Doumbia made his club debut on 8 August 2010, the opening match of the season. He replaced Francesco Mazzarani at extra time, which Atletico Roma lost 1–2 to Cremonese in the Coppa Italia match.

On 11 January 2011 he was signed by Ascoli on loan for the remainder of the season.

In July 2011, he joined Lega Pro Prima Divisione side Como Calcio on a season-long loan deal.

===Siena & San Marino===
In June–July 2012 Parma and Siena made cashless player swap, which saw Parma signed Gonçalo Brandão, Giuseppe Pacini, Andrea Rossi and Alessandro Iacobucci; while Siena signed Doumbia, Alberto Galuppo, Manuel Coppola and Paolo Hernán Dellafiore; both clubs also retained 50% registration rights on their players. 50% registration rights of both Doumbia and Pacini were tagged for €500,000; Doumbia left for San Marino Calcio in temporary deal soon after. In June 2013, the 8 co-ownership deals were renewed.

===Lecce===
In July 2013 Doumbia returned to Siena for the pre-season camp. On 30 July he left the camp in order to finalize a new transfer. On 20 August 2013 Doumbia returned to Parma outright for €100,000 (equal to the revenue received by Parma from Iacobucci). On 27 August 2013 Lecce announced the temporary deal of Doumbia, which Lecce also received €260,000 from Parma as premi di valorizzazione. On 30 June 2014 Lecce signed Doumbia outright for €1 million; Parma signed Daniele Casiraghi in the same deal also for €1 million. On 29 August 2016 Doumbia signed a new 2-year contract.
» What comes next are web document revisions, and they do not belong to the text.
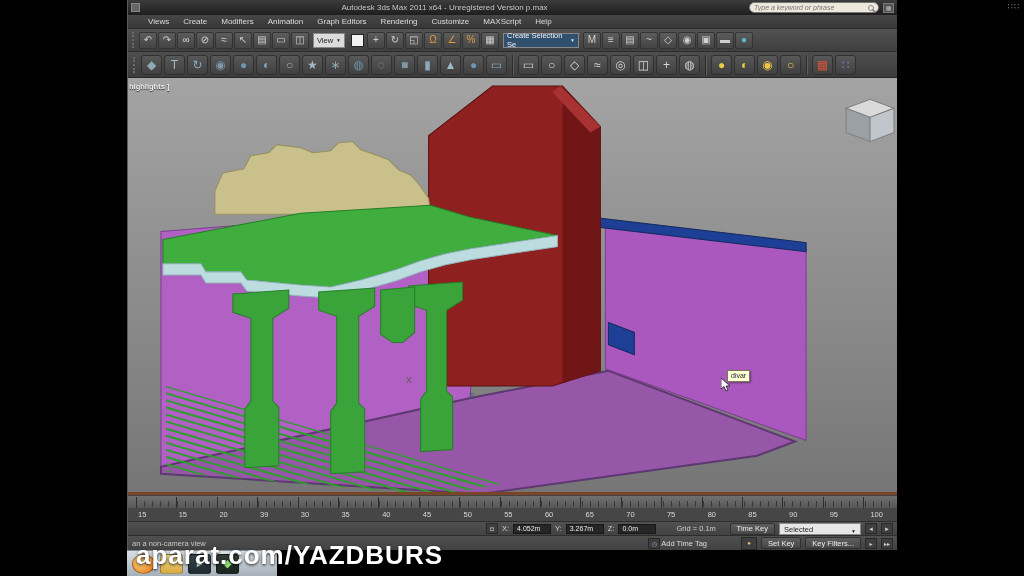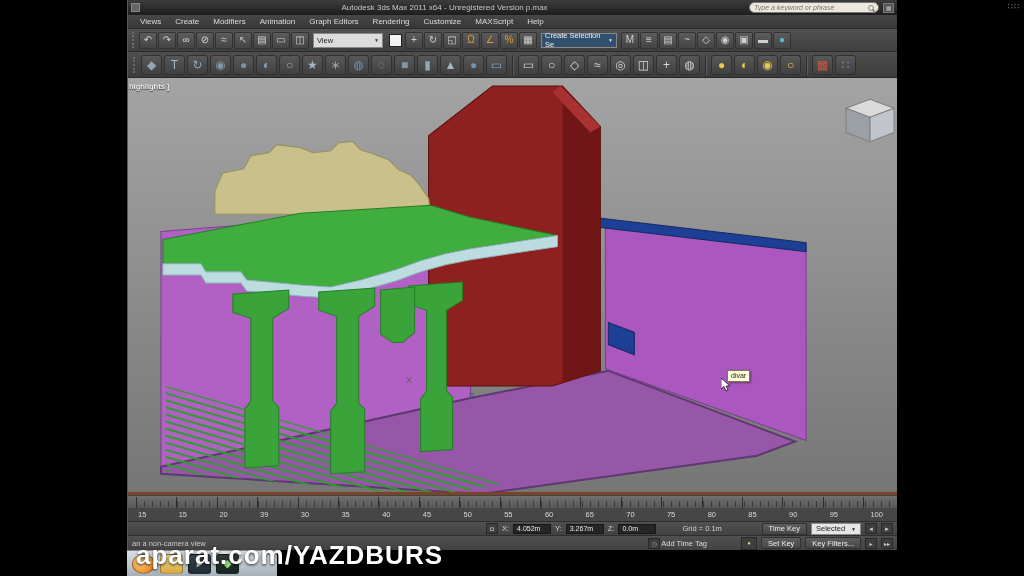--- a/index.html
+++ b/index.html
@@ -23,7 +23,7 @@
   .tb-win{width:11px;height:10px;background:#555;border:1px solid #7a7a7a;color:#bbb;font-size:6px;
           display:flex;align-items:center;justify-content:center;flex:0 0 auto}
   .menubar{height:14px;background:linear-gradient(#474747,#373737);border-bottom:1px solid #2a2a2a;
-           display:flex;align-items:center;padding-left:5px;flex:0 0 auto}
+           display:flex;align-items:center;padding-left:13px;flex:0 0 auto}
   .menu-item{color:#ddd;font-size:8px;padding:0 7px;height:100%;display:flex;align-items:center;cursor:default}
   
   .toolbar1{height:23px;background:linear-gradient(#525252,#3f3f3f);border-bottom:1px solid #2c2c2c;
Doumbia spent four seasons at U.S. Lecce, amassing a total of 111 league appearances and 17 league goals.

===Livorno===
In July 2017 he moved to Livorno, in the Serie C, on loan.
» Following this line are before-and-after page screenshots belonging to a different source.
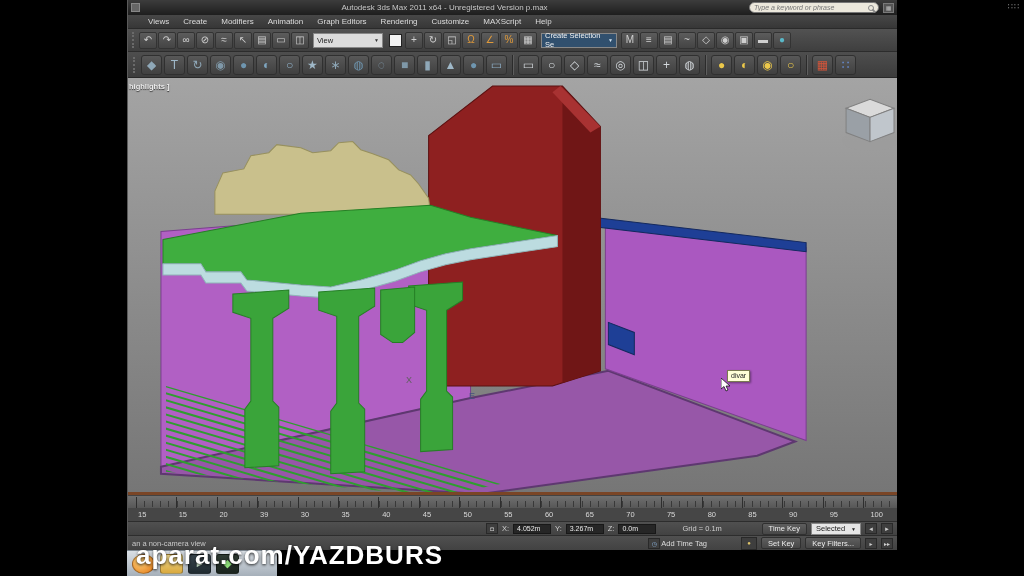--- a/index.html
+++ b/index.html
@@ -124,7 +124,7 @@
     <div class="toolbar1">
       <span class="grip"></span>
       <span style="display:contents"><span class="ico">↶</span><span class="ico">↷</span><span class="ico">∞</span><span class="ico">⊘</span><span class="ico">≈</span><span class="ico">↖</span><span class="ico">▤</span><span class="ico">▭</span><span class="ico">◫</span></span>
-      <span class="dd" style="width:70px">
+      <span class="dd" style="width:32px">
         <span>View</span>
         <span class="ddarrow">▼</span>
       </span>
He returned to Lecce for the 2018-19 season, but was not included in the squad for the Serie B campaign. In January 2019 he moved to Serie C side Reggina on a permanent basis.

===Carrarese===
On 21 September 2020, he signed with Carrarese.

===Entella===
On 1 September 2022, Doumbia moved to Virtus Entella.

===Pergolettese===
On 31 January 2023, Doumbia joined Pergolettese.

=== Caravaggio ===
On 10 November 2023, Doumbia joined Serie D side USD Caravaggio.